On a visit to Kazakhstan in 2013, Xi Jinping reminded his hosts of their shared commercial ties along the Silk Road, stretching back millennia. The Chinese president went on to propose the establishment of a Silk Road Economic Belt to bring new prosperity to Asia. The speech barely registered in the international media but less than two years later, the so-called One Belt, One Road plan — incorporating a Maritime Silk Road — has become the centrepiece of the president’s foreign policy and international economic strategy. Important commercial consequences for the region and global companies will go hand-in-hand with unpredictable geopolitical implications in parts of the world where the US, Japan, India and Russia all have material and competing interests.
Beijing’s need of a new approach to doing business at home and abroad has been apparent for some time.

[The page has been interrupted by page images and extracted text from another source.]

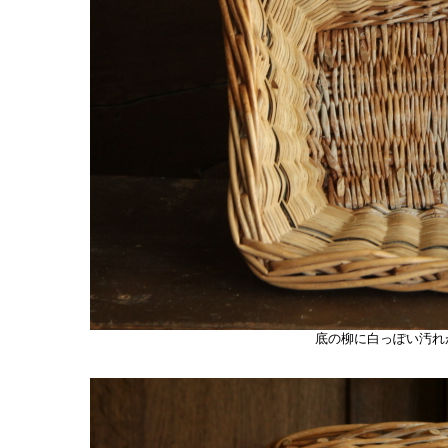
底の柳に白っぽい汚れ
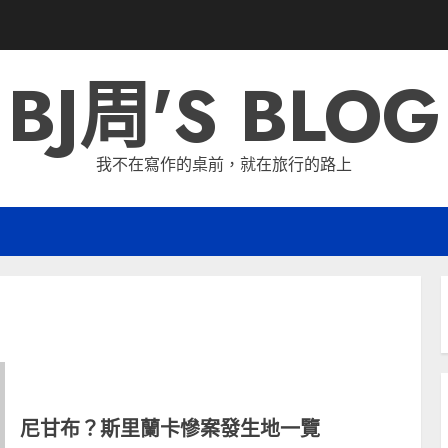
BJ周'S BLOG
我不在寫作的桌前，就在旅行的路上
尼甘布？斯里蘭卡慘案發生地一覽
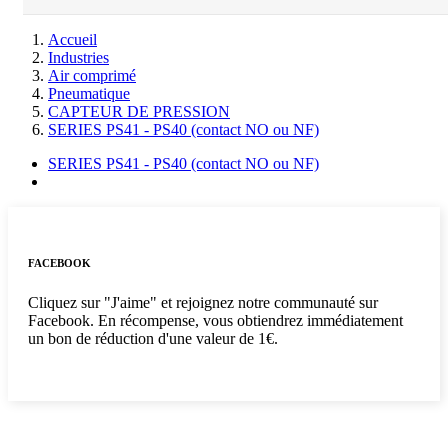
Accueil
Industries
Air comprimé
Pneumatique
CAPTEUR DE PRESSION
SERIES PS41 - PS40 (contact NO ou NF)
SERIES PS41 - PS40 (contact NO ou NF)
FACEBOOK
Cliquez sur "J'aime" et rejoignez notre communauté sur
Facebook. En récompense, vous obtiendrez immédiatement
un bon de réduction d'une valeur de 1€.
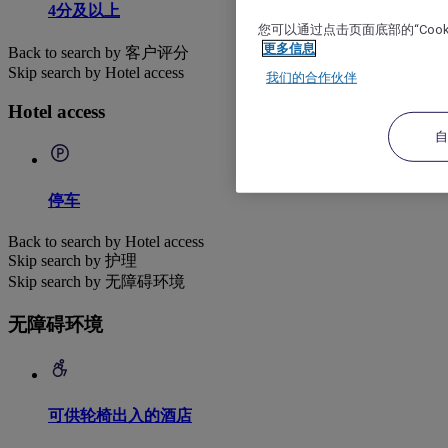
4分及以上
您可以通过点击页面底部的“Coo
更多信息
Back to search by 客户评分
Skip search by Hotel access
我们的合作伙伴
Hotel access
停车
Back to search by Hotel access
Skip search by 护理
Skip search by 无障碍环境
无障碍环境
可供轮椅出入的酒店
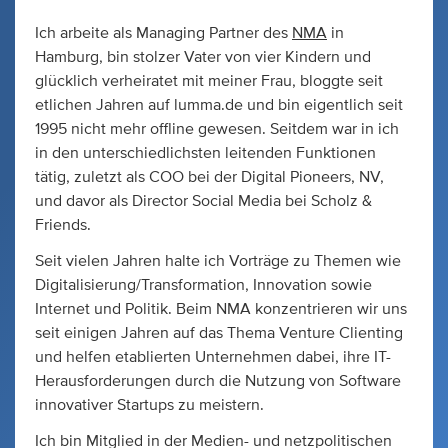
Ich arbeite als Managing Partner des
NMA
in
Hamburg, bin stolzer Vater von vier Kindern und
glücklich verheiratet mit meiner Frau, bloggte seit
etlichen Jahren auf lumma.de und bin eigentlich seit
1995 nicht mehr offline gewesen. Seitdem war in ich
in den unterschiedlichsten leitenden Funktionen
tätig, zuletzt als COO bei der Digital Pioneers, NV,
und davor als Director Social Media bei Scholz &
Friends.
Seit vielen Jahren halte ich Vorträge zu Themen wie
Digitalisierung/Transformation, Innovation sowie
Internet und Politik. Beim NMA konzentrieren wir uns
seit einigen Jahren auf das Thema Venture Clienting
und helfen etablierten Unternehmen dabei, ihre IT-
Herausforderungen durch die Nutzung von Software
innovativer Startups zu meistern.
Ich bin Mitglied in der Medien- und netzpolitischen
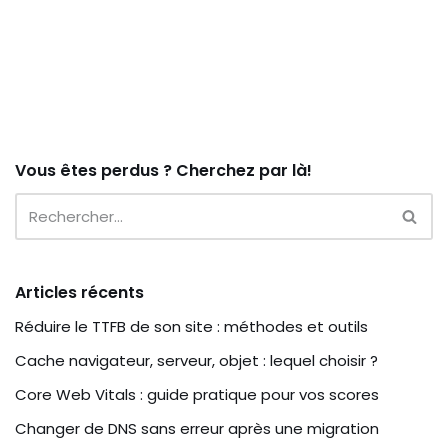
Vous êtes perdus ? Cherchez par là!
Articles récents
Réduire le TTFB de son site : méthodes et outils
Cache navigateur, serveur, objet : lequel choisir ?
Core Web Vitals : guide pratique pour vos scores
Changer de DNS sans erreur après une migration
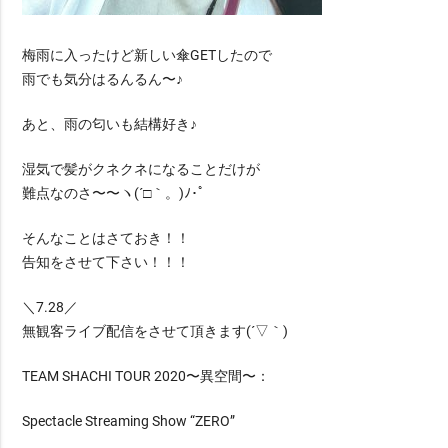
梅雨に入ったけど新しい傘GETしたので
雨でも気分はるんるん〜♪
あと、雨の匂いも結構好き♪
湿気で髪がクネクネになることだけが
難点なのさ〜〜ヽ(´□｀。)ﾉ･ﾟ
そんなことはさておき！！
告知をさせて下さい！！！
＼7.28／
無観客ライブ配信をさせて頂きます(´▽｀)
TEAM SHACHI TOUR 2020〜異空間〜：
Spectacle Streaming Show “ZERO”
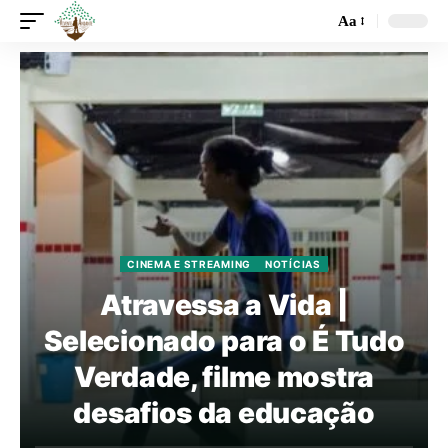
Aa
CINEMA E STREAMING
NOTÍCIAS
Atravessa a Vida |
Selecionado para o É Tudo
Verdade, filme mostra
desafios da educação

Many of China’s past bilateral investment deals in Africa and Asia based around access to commodity resources were uncommercial, poorly implemented and, in some cases, unpopular locally. The property and investment boom at home that they served has now ended, leaving China with significant overcapacity in industry and construction, deflation and rising debt management problems.
Moreover, the country has tired of accumulating endless volumes of US Treasury and other government bonds, and now prefers more direct investment overseas. Beijing has also long expressed opposition to the dominance of the US and the dollar in the global financial institutions, most notably the International Monetary Fund and World Bank.